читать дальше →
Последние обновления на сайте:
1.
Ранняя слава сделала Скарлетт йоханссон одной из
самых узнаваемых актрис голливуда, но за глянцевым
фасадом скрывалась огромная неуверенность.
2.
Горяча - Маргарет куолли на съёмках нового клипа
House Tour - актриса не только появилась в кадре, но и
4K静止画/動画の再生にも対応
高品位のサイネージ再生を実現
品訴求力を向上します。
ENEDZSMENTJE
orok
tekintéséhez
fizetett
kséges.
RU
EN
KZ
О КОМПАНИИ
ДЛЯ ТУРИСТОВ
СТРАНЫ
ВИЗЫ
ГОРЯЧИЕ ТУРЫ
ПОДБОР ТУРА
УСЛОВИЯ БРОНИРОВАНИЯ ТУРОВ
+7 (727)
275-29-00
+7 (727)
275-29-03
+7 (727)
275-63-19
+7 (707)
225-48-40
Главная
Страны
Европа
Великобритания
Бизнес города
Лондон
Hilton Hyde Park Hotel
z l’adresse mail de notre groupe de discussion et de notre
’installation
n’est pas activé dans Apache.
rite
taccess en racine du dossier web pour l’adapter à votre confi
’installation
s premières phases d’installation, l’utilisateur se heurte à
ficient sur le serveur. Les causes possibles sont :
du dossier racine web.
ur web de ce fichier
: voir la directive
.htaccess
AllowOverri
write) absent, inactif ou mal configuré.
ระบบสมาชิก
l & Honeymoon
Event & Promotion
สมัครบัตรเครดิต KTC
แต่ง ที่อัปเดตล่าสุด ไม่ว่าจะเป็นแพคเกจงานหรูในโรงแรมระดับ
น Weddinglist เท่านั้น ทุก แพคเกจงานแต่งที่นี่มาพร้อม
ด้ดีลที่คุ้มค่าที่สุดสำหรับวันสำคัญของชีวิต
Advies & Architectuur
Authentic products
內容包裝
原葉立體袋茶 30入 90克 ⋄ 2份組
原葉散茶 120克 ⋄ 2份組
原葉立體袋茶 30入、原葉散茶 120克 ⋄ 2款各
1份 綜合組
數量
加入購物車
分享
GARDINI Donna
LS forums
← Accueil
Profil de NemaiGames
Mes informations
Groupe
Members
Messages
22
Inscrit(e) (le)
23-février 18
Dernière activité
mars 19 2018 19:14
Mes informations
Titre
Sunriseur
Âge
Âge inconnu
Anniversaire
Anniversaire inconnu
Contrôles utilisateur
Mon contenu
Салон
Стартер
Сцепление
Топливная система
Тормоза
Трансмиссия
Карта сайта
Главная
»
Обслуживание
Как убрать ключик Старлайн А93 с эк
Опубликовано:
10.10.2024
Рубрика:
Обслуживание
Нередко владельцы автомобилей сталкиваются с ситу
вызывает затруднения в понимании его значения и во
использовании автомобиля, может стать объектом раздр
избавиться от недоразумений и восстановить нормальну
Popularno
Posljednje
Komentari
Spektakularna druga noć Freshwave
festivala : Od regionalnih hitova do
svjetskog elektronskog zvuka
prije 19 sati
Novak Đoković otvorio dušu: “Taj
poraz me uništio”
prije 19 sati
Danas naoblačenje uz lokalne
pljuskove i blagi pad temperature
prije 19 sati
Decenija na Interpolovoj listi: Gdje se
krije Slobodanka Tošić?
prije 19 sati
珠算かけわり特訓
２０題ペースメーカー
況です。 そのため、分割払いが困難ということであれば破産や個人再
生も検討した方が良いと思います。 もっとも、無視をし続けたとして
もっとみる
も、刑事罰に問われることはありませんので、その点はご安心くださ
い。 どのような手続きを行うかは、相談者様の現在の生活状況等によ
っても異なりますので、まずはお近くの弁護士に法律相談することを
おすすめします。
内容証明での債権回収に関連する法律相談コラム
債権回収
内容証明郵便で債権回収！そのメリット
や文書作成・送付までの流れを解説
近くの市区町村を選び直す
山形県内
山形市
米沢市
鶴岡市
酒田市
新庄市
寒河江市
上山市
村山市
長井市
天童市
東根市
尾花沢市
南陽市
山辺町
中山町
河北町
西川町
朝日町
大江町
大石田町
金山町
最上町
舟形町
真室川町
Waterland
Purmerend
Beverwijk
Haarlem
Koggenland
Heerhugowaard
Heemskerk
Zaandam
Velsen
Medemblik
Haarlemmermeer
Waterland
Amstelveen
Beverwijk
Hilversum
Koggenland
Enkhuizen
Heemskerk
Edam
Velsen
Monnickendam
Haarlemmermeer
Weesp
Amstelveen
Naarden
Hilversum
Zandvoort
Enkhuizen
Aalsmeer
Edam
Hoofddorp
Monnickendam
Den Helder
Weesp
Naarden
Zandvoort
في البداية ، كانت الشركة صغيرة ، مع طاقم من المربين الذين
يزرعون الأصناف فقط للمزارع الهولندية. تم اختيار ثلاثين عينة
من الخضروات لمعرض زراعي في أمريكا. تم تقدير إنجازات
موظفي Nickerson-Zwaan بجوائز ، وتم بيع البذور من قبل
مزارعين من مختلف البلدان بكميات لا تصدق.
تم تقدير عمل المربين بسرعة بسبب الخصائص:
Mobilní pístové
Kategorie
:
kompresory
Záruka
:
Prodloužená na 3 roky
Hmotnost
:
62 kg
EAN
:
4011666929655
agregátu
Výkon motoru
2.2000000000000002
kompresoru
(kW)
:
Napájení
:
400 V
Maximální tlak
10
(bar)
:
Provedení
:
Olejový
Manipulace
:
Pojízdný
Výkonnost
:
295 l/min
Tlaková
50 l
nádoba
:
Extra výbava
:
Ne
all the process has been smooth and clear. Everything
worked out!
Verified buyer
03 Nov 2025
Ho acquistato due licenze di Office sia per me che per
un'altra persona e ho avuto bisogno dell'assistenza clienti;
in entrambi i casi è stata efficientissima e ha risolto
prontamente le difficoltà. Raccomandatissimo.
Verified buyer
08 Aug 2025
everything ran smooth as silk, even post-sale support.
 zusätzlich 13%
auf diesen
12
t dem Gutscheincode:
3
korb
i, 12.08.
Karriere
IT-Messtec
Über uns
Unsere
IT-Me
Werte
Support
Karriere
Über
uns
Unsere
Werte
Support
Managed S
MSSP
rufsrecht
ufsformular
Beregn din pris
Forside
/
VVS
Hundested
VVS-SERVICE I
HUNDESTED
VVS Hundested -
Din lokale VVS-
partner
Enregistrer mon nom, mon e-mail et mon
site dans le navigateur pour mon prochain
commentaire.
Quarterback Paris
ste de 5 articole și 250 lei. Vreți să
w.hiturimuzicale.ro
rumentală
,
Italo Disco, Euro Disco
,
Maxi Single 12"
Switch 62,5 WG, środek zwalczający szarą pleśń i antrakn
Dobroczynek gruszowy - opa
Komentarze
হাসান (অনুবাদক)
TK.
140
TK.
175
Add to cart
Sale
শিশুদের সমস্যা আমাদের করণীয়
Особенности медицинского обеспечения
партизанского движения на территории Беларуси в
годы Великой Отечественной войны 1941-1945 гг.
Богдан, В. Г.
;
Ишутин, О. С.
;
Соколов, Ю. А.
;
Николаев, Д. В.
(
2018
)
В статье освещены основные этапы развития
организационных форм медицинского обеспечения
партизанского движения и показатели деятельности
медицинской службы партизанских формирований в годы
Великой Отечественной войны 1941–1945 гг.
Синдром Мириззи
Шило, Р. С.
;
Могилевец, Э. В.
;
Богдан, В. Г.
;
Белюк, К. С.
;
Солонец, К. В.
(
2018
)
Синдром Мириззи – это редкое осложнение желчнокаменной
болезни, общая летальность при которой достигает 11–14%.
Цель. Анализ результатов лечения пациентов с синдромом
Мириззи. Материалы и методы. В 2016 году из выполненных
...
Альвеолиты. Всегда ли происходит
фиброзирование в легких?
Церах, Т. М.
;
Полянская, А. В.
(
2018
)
┄┄┄┄┄┄
# Task directions
Count the lines in the records that contain the word "تقدير". Reply with the number only.

# Response below
2